Wellcome Open Res. 2018 May 3;3:52. doi: 10.12688/wellcomeopenres.14571.1. eCollection 2018.
: Although thousands of clinical isolates of are being sequenced and analysed by short read technology, the data do not resolve the highly variable subtelomeric regions of the genomes that contain polymorphic gene families involved in immune evasion and pathogenesis. There is also no current standard definition of the boundaries of these variable subtelomeric regions. : Using long-read sequence data (Pacific Biosciences SMRT technology), we assembled and annotated the genomes of 15 isolates, ten of which are newly cultured clinical isolates. We performed comparative analysis of the entire genome with particular emphasis on the subtelomeric regions and the internal genes clusters. : The nearly complete sequence of these 15 isolates has enabled us to define a highly conserved core genome, to delineate the boundaries of the subtelomeric regions, and to compare these across isolates. We found highly structured variable regions in the genome. Some exported gene families purportedly involved in release of merozoites show copy number variation. As an example of ongoing genome evolution, we found a novel CLAG gene in six isolates. We also found a novel gene that was relatively enriched in the South East Asian isolates compared to those from Africa. : These 15 manually curated new reference genome sequences with their nearly complete subtelomeric regions and fully assembled genes are an important new resource for the malaria research community. We report the overall conserved structure and pattern of important gene families and the more clearly defined subtelomeric regions.

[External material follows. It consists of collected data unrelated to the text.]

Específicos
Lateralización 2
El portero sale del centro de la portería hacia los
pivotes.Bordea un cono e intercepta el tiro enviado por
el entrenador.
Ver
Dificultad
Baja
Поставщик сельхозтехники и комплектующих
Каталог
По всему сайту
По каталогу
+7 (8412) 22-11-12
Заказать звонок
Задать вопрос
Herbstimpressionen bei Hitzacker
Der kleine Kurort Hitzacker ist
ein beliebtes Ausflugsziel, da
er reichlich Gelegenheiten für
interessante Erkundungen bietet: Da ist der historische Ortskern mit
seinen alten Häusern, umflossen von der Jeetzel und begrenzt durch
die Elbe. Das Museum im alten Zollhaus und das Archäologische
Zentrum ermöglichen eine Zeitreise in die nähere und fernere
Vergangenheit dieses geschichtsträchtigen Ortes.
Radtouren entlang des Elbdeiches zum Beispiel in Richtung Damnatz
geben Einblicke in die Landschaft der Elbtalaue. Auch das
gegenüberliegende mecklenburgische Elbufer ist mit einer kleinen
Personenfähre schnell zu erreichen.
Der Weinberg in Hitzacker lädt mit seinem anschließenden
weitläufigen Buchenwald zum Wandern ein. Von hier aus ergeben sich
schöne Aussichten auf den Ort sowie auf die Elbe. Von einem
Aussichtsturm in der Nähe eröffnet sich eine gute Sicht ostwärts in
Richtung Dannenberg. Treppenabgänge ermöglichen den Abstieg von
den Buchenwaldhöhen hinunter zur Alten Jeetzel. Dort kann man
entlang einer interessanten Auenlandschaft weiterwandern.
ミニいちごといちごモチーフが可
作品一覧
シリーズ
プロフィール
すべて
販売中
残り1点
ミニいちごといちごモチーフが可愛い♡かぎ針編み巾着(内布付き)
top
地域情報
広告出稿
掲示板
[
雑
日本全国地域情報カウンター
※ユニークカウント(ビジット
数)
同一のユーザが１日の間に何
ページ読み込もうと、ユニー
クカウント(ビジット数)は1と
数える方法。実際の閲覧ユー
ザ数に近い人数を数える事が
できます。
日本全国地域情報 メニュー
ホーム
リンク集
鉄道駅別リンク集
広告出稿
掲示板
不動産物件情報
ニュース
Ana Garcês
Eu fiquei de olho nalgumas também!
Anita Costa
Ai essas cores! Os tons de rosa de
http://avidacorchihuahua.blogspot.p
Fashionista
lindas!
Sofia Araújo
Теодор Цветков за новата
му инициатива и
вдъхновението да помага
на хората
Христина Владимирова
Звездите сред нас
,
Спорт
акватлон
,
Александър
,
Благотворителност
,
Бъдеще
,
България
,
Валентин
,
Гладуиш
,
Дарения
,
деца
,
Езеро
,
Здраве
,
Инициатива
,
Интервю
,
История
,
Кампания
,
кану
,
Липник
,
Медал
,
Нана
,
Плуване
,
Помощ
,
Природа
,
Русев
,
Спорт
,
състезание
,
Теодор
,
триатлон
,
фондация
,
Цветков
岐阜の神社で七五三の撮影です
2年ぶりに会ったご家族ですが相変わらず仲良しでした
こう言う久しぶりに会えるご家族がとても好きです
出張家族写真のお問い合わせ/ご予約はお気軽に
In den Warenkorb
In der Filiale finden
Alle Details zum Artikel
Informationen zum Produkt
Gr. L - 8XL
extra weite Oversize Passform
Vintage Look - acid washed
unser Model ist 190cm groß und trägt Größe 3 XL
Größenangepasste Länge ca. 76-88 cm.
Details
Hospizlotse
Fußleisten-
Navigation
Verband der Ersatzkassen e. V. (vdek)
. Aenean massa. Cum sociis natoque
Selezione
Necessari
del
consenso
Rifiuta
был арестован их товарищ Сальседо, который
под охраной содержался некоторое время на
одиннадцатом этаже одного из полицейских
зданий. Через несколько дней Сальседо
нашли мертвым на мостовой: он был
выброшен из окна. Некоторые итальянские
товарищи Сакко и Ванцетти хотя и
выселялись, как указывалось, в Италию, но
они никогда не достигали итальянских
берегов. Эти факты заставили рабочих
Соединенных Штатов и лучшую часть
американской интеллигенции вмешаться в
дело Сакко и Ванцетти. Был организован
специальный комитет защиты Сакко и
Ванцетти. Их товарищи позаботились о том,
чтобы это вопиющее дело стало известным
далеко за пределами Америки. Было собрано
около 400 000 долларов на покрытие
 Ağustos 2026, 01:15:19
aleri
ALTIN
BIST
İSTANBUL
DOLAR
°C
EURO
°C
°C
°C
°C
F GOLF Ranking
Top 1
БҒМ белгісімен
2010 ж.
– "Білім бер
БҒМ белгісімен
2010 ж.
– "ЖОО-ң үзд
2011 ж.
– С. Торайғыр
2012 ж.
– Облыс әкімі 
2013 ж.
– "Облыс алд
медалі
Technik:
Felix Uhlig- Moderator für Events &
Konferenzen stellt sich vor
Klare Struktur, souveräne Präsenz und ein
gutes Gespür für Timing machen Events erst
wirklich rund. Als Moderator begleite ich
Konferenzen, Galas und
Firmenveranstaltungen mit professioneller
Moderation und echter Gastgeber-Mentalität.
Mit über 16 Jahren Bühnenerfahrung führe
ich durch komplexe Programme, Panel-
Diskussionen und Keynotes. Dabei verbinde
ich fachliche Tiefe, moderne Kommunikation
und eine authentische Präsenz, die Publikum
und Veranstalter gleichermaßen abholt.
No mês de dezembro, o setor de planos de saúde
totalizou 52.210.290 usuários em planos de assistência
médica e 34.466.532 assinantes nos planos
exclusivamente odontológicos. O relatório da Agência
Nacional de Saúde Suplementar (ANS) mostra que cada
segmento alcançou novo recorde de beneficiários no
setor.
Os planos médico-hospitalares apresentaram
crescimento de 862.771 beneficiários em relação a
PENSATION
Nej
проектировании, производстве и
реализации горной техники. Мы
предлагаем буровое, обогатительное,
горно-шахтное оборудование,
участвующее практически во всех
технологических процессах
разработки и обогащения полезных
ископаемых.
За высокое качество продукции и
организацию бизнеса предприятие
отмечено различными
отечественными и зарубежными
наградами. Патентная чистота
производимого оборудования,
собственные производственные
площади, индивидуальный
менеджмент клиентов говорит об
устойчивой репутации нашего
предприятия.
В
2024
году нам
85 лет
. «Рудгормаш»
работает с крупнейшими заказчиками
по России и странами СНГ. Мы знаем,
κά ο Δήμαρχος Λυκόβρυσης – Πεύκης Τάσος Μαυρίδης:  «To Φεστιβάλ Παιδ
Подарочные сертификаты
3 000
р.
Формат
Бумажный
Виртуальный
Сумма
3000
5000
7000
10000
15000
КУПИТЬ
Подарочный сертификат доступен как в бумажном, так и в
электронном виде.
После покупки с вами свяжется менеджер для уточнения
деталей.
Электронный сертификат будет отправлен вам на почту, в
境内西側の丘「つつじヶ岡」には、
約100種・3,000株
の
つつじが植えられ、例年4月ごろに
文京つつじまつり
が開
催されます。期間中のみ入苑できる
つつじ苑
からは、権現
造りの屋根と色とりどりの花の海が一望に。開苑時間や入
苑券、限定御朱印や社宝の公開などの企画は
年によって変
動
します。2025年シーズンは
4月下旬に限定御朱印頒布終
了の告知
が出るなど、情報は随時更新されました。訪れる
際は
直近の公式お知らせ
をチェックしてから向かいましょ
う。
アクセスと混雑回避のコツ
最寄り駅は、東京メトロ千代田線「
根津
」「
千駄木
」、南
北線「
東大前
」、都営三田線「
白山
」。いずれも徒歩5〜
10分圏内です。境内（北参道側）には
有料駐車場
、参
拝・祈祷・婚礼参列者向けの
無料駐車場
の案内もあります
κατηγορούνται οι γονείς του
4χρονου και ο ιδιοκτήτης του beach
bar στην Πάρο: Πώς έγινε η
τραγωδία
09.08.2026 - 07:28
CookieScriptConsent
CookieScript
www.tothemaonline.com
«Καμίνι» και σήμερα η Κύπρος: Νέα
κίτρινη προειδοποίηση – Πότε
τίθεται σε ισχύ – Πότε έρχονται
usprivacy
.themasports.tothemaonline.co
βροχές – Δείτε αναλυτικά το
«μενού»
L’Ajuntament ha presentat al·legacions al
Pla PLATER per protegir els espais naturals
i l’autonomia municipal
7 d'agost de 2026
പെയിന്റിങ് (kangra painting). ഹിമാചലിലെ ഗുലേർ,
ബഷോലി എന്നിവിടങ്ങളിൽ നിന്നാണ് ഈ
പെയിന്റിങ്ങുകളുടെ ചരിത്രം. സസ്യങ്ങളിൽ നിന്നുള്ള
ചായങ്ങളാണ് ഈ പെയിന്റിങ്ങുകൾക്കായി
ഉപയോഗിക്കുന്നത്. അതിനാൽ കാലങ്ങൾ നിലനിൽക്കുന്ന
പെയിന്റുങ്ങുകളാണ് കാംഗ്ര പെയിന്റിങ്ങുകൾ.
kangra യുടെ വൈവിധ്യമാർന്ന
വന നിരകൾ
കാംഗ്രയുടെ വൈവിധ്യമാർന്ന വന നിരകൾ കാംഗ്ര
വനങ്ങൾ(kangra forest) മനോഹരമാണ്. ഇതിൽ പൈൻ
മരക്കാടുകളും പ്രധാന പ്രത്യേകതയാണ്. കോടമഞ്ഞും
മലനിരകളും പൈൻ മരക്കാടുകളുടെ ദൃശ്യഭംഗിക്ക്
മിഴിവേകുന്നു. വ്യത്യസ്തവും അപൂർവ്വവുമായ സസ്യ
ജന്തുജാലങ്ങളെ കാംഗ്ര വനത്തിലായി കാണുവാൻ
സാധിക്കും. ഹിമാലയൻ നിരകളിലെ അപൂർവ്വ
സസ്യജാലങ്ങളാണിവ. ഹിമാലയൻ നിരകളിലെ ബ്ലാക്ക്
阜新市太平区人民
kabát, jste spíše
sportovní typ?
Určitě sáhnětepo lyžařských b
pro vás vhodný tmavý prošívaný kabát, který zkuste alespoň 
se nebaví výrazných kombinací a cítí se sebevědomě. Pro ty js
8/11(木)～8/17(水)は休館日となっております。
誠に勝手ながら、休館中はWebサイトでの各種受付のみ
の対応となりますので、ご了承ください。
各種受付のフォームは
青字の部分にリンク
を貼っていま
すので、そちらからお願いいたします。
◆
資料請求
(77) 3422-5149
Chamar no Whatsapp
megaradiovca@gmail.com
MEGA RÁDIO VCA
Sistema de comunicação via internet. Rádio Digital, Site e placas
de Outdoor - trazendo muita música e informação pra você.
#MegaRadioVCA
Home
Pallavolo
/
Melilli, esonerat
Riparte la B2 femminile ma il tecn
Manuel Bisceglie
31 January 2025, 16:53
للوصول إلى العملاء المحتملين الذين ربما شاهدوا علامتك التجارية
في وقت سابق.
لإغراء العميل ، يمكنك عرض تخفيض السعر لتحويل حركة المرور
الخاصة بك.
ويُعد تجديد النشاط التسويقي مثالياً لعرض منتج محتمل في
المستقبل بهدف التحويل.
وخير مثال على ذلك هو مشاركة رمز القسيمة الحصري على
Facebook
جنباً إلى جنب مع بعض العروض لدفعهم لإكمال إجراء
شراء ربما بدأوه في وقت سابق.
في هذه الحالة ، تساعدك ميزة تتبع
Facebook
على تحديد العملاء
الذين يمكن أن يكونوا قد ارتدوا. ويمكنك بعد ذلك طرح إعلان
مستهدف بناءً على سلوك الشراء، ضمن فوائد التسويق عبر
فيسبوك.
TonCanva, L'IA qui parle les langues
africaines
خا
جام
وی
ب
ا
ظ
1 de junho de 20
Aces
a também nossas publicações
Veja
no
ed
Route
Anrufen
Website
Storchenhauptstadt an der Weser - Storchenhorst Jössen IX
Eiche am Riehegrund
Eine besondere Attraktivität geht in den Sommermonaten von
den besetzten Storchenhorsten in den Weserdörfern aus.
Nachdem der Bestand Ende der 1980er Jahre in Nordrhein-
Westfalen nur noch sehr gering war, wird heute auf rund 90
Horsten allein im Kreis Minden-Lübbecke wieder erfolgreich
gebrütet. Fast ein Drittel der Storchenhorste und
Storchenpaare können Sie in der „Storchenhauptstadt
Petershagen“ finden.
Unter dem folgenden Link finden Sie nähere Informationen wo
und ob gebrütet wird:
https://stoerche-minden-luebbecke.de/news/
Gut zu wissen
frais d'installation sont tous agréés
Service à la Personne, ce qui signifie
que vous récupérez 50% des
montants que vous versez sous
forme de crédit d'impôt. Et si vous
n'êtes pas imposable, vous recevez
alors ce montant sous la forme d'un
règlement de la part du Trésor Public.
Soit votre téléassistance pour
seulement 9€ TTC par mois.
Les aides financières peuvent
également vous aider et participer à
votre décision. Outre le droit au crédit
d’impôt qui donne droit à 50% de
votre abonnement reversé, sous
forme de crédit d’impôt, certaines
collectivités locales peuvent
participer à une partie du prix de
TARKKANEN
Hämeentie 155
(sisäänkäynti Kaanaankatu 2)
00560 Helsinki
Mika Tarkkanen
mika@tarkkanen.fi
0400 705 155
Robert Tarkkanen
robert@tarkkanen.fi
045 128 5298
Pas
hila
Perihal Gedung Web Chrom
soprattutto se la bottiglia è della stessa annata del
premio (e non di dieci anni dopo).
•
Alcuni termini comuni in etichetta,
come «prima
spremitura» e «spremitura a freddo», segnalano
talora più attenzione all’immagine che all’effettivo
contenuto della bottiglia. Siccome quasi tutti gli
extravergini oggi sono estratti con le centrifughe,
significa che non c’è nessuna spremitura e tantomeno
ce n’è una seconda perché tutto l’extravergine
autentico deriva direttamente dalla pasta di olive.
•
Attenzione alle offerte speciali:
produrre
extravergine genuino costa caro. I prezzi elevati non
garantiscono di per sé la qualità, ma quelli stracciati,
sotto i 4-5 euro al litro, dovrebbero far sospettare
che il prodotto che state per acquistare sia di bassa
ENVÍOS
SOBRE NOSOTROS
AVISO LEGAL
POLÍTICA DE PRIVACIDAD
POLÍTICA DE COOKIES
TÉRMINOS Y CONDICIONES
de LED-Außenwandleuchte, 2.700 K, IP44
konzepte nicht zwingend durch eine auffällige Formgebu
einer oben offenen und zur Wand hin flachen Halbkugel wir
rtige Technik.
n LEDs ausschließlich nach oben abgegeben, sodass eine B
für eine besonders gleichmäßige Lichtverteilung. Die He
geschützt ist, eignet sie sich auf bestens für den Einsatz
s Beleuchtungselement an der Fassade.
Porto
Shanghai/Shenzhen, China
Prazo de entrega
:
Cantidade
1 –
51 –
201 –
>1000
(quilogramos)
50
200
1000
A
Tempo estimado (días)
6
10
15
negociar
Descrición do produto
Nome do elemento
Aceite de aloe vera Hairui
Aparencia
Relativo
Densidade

尽管数以千计的临床分离株正在通过短读长技术进行测序和分析,但这些数据无法解析基因组中高度可变的亚端粒区域,这些区域包含参与免疫逃避和发病机制的多态基因家族。目前也没有关于这些可变亚端粒区域边界的标准定义。:利用长读长序列数据(太平洋生物科学公司的单分子实时测序技术),我们组装并注释了15个疟原虫分离株的基因组,其中10个是新培养的临床分离株。我们对整个基因组进行了比较分析,特别关注亚端粒区域和内部疟原虫基因簇。:这15个分离株的近乎完整的序列使我们能够定义一个高度保守的核心基因组,划定亚端粒区域的边界,并在不同分离株之间进行比较。我们在基因组中发现了高度结构化的可变区域。一些据称参与裂殖子释放的输出基因家族显示出拷贝数变异。作为基因组持续进化的一个例子,我们在6个分离株中发现了一个新的CLAG基因。我们还发现了一个新基因,与来自非洲的分离株相比,它在东南亚分离株中相对富集。:这15个经过人工精心整理的新参考基因组序列及其近乎完整的亚端粒区域和完全组装的基因,是疟疾研究界的重要新资源。我们报告了重要基因家族的整体保守结构和模式以及定义更清晰的亚端粒区域。